Double invoicing can also take place when the company uses different payment methods and accounts for various vendors. Typically after a merger or acquisition, the risk for duplicate invoicing is greater. If your organization is big enough to have multiple accounting departments, make sure they’re all using the same centralized software to avoid duplicate payments. 

The impact of duplicate invoices

According to one report, 64% of organizations rely on manual processing to detect

duplicate invoice payments. And, despite everyone’s best effort, double invoicing continues to be a persistent problem.

Internally, double invoicing drains company time and resources. Simply trying to avoid duplicate invoicing is demanding for accounts payable, who are simultaneously trying to verify deliverables, manage cash flow, and ensure all invoices are paid on time. Manually checking for duplicate invoices requires all members of the team to be vigilant and organized enough to avoid typos, entry errors, and mistakes classifying invoices every day. When a double invoicing error does occur, it strains the company further to correct and remedy the issue. 

Likewise, duplicate invoices are a costly mistake. By some estimates, a typical medium-sized organization loses $300,000 per year because of invoices that are paid twice. 
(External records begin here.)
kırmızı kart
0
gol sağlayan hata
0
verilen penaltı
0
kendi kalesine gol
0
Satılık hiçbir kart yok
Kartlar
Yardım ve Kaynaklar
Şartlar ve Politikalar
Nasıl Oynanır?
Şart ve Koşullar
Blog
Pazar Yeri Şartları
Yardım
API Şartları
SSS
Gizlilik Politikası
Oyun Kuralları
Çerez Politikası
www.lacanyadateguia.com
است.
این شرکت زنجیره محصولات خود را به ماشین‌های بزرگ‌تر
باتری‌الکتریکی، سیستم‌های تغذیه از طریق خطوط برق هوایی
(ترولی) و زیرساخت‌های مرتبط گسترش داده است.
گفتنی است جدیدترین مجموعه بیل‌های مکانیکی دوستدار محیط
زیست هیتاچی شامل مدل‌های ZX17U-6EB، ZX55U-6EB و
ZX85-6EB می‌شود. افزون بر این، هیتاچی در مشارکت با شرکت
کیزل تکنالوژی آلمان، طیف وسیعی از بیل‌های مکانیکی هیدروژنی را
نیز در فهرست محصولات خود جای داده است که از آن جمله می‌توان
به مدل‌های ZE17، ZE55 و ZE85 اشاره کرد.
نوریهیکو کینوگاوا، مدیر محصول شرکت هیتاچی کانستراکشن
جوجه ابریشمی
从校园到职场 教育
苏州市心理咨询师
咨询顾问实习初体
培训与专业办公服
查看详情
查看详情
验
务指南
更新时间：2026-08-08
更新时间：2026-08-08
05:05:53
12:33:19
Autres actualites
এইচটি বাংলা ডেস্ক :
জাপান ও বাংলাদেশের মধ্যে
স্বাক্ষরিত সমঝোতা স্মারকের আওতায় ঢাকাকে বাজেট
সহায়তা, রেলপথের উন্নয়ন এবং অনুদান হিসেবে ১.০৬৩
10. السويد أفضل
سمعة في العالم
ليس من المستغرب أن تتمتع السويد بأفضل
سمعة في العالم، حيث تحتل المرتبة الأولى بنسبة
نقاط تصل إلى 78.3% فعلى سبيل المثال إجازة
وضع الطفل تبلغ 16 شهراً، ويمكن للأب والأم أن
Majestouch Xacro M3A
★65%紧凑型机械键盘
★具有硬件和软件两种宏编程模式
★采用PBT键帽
There are also costs associated with trying to remedy an instance of invoice fraud. If you discover that in paying double invoices that you’ve actually been the victim of a fraud attack, it triggers a roster of new expenses: lawyer fees, time spent auditing your payment history, cyber security fees, and resources spent trying to recoup your lost funds. 

Ultimately, it's worth investing in a system that helps you avoid double invoicing altogether. 

How to avoid duplicate invoicing

The easiest way to avoid duplicate invoicing is to remove the risk of human error from the process. Implementing an intelligent accounting solution makes it easy to avoid double invoicing while capturing a number of additional benefits. 

Today’s intelligent AP software can automate parts of the payment process prone to manual mistakes. With Glean AI's spend management platform, AP teams can stop checking for duplicate invoices and instead rely on analysis to detect spend trends and anomalous pricing changes. Glean AI uses powerful AI technology to flag when a vendor has been overpaid, enabling the accounting team to immediately address and remedy the situation. 

In addition, Glean AI can alert users when possible duplicate invoices have been received. Glean AI’s advanced analytics engine studies invoice timing and alerts users to possible instances of double invoicing. It can immediately stop the suspect invoice from being paid and prevent the possibility of invoice fraud. Imagine what your business could accomplish with an additional $12,000 per month recovered from double invoices.

Finally, Glean AI's spend management platform stores all historical invoicing data. In just a few clicks, your team can see copies of past invoices from any vendor. Clear up any confusion about payments without undertaking the time-consuming process of manually searching through different tools, accounts, and emails to see if an invoice was paid.